Testo proposto:

######

"Francesco ci spaventa enormemente, e non solo noi.
Eppur ci piace"
La sorprendente analisi dell'enigma Francesco fatta dal superiore generale della Fraternità San Pio X, Bernard Fellay. Con il resoconto delle visite di un cardinale e di tre vescovi, inviati segretamente da Roma
di Sandro Magister
di Sandro Magister
ROMA, 1 aprile 2016 – L'ecumenismo di papa Francesco è davvero a larghissimo raggio. Ha incontrato il patriarca ortodosso di Mosca, andrà in Svezia a celebrare i cinquecento anni di Lutero, è amico di molti leader pentecostali, ha perfino in simpatia i seguaci dell'arcivescovo ipertradizionalista Marcel Lefebvre.
E quest'ultimo è il dato più sorprendente. Perché in campo cattolico l'ostilità contro i lefebvriani è tanto più intollerante proprio tra coloro che più si fanno vanto di spirito ecumenico e di misericordia.

######

Dati di partenza:
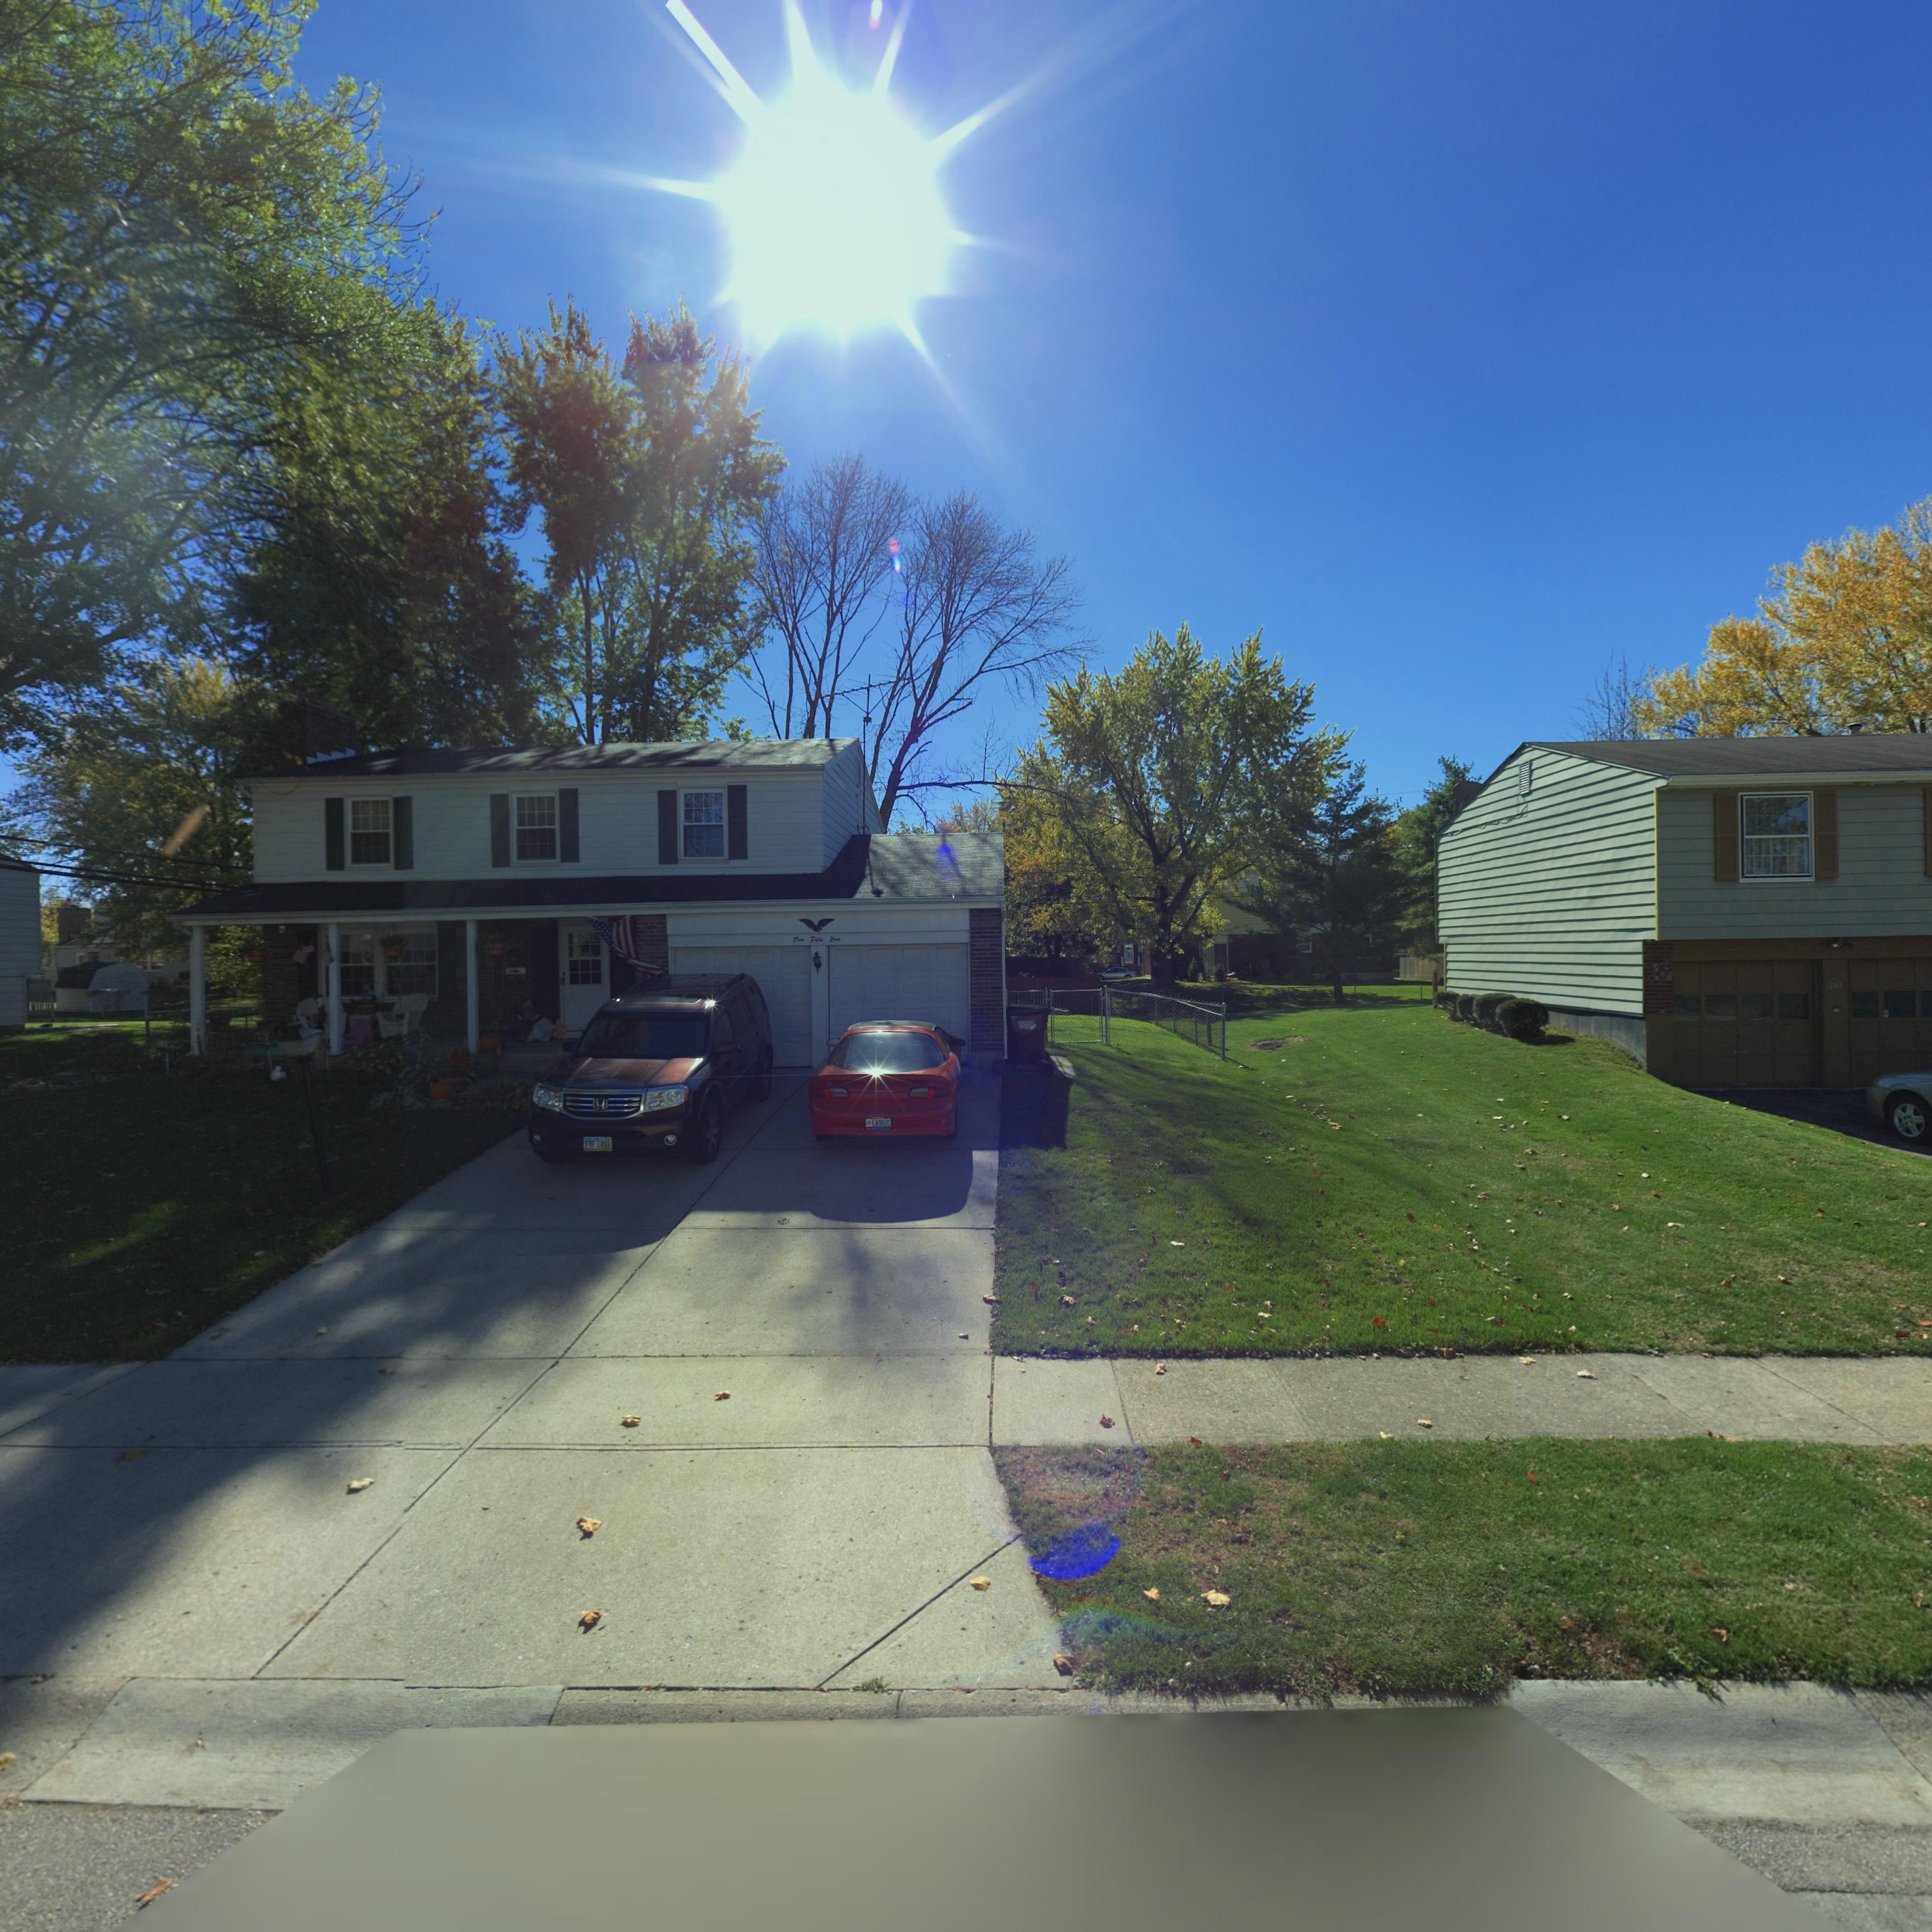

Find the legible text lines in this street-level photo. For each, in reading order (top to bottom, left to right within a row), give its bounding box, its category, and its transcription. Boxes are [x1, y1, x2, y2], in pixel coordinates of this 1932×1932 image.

[1828, 981, 1844, 990] StreetNumber: 261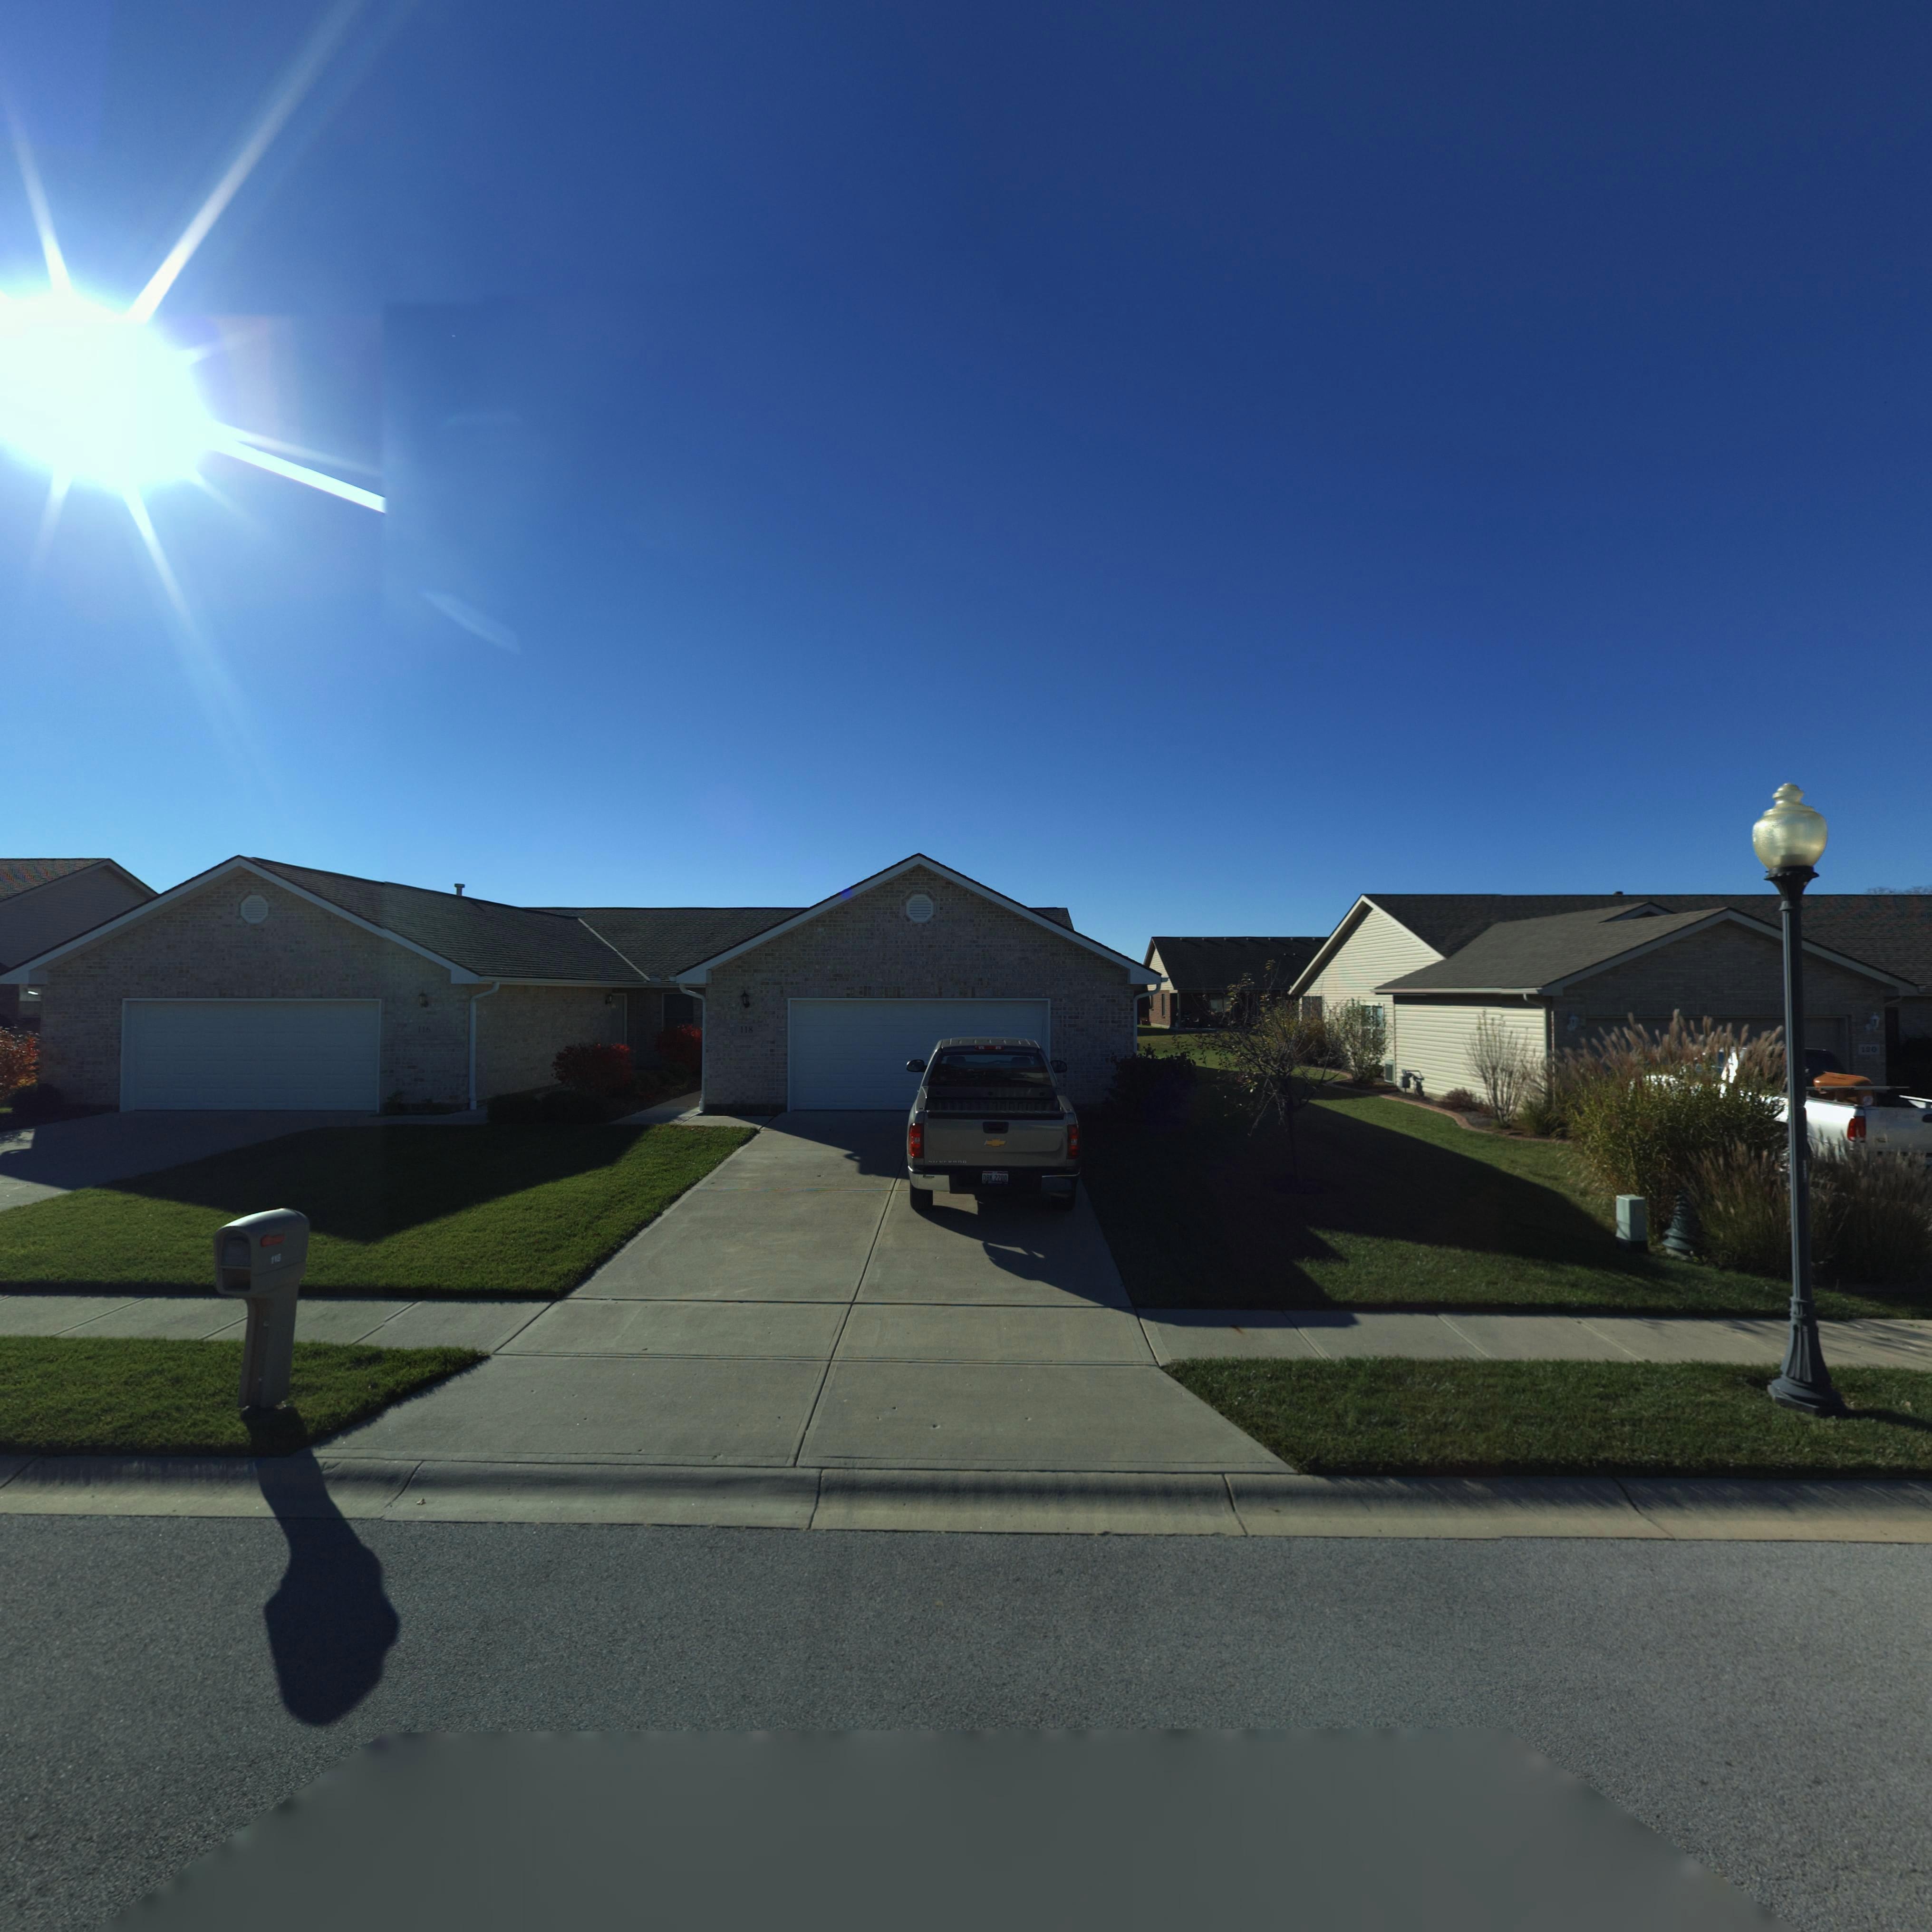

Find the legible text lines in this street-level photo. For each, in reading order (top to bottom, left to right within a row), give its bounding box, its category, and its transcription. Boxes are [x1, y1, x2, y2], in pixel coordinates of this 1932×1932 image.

######

Il tuo compito: Aggiorna il passo del testo proposto che parte dalle parole "E quest'ultimo è" e si chiude dopo "e di misericordia.", sostituendo "intollerante" con "accesa".

Soluzione:
E quest'ultimo è il dato più sorprendente. Perché in campo cattolico l'ostilità contro i lefebvriani è tanto più accesa proprio tra coloro che più si fanno vanto di spirito ecumenico e di misericordia.